I told Ines I would give her money, but she had to stop taking the old man's things. It would be my contribution to her residency application. She asked for three hundred euros, then five hundred euros. Two weeks later she knocked on my door to ask for more. I couldn't understand where all the money was going. ‘Who is this lawyer?' I asked her one day. ‘Would you like me to come along with you to his office? It might help.'

She didn't like that idea at all. She said I didn't understand. It was complex. I told her I didn't have another euro on me. It would have to wait.

That night there was a knock on my door. I welcomed her back into my bed. It was like old times. She was as giving as she had been the first time.

A week later, having parted with another eight hundred euros, I came to my senses. Enough was enough. One night she came downstairs. I met her at the door filled with resolve. Or so I thought. She wore just her maid's shirt, the lavender one, and nothing else. Nothing at all. She pushed me back towards the bed. I told her I had no more money to give, which happened to be partially true.
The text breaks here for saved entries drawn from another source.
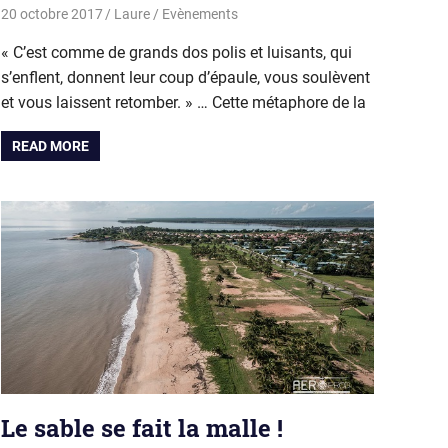
20 octobre 2017
Laure
Evènements
« C’est comme de grands dos polis et luisants, qui
s’enflent, donnent leur coup d’épaule, vous soulèvent
et vous laissent retomber. » … Cette métaphore de la
READ MORE
Le sable se fait la malle !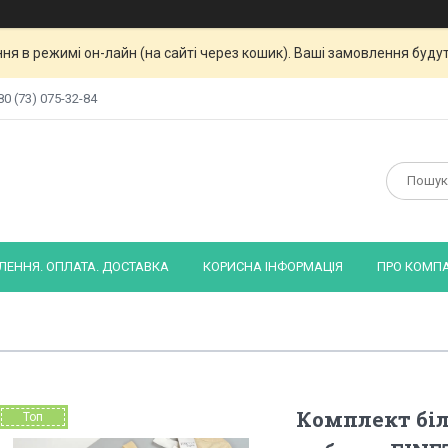
я в режимі он-лайн (на сайті через кошик). Ваші замовлення будут
80 (73) 075-32-84
ЕННЯ. ОПЛАТА. ДОСТАВКА
КОРИСНА ІНФОРМАЦІЯ
ПРО КОМП
Комплект бі
Топ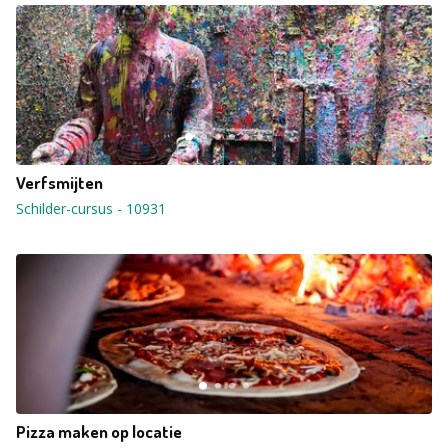
Verfsmijten
Schilder-cursus
-
10931
Pizza maken op locatie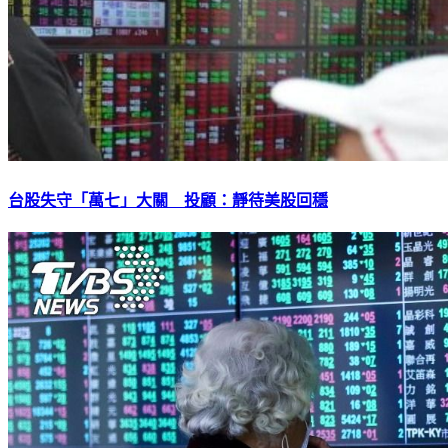
台股失守「萬七」大關 投顧：靜待美股回穩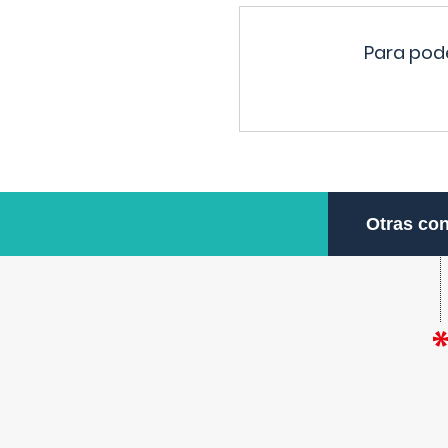
Para pode
Otras con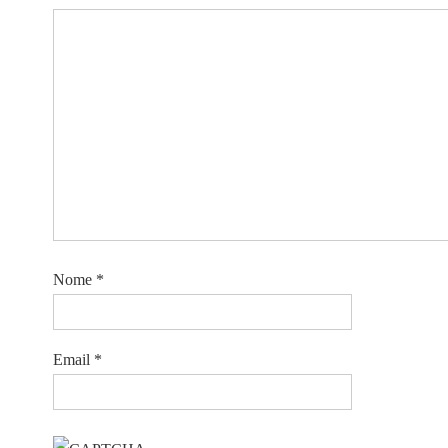
Nome
*
Email
*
I needed to be careful. I was spending more than I had budgeted. I had stretched out my stay longer than originally planned. My workmates back home were kind. Kenny Stewart, who had joined Fisheries when I did and who knew all about my ‘domestic situation', had written a thoughtful email telling me to take whatever time I needed. This was back in February. I would be on half pay until June and after that it would be considered leave without pay.

Ines took this news well. She acted as if money was the furthest thing from her mind. She walked me back to the bed and we made love with all the old urgency.

Lamp shades, two more paintings, books, silver goblets Ralf said his father had left him—all of it went. Ines behaved like a wronged woman. I began to make lists of things so I would notice the moment they went missing.

Whenever people ask me what it is like down there I think of the great lonely white continent spilling into the Ross Sea, and the tremendous bulge of the Southern Ocean, its massive swells ballooning by the gunwale, and an overhanging sky that appears as a ragged survivor of some unsighted storm in another region. When I returned from my first trip and spoke about my experiences I also heard news about crewmen with knife wounds helicoptered off fishing vessels. So no surprise that my audiences wondered, their eyes lighting up at the thought of the overheated confinement of the cabin, if there had been violence. I learned to direct my smile into neutral space and that ambiguity seemed to satisfy. The fact is I didn't witness a single blow or see a knife used for any other purpose than to fillet a fish. Once the sea ice broke and we nosed our way through the cracks in the white sheet ice there was no time to think or act or do anything other than haul up toothfish and catch snatches of fitful sleep. There is no night at that time of year, and so the days were impossibly long. My more persistent audiences would nod to get that unpleasant fact out the way. There was no disguising their disappointment when told that no one had been cut or hung over the gunwale by their feet. In the few moments I had to myself, I lay in my bunk mentally composing letters so others might see what I saw. But as soon as I began trying to describe this mystical world I would find myself going on about the toothfish. It had become the easy vessel of all that was strange and new.

At night, on our way south, the only noise was the trawler's steady engine. In heavy swell it pitched and seemed to catch its breath before pushing forward. No sooner did we rise over one watery hill than there was another one to scramble over.

Early one morning I woke to a different rhythm of noise, a quiet idling, and I raced up on deck. An oyster-coloured sea spread all the way to a cloud formation I had never seen before. Everything about that world was new and its stark beauty and intrinsic danger could not be told apart.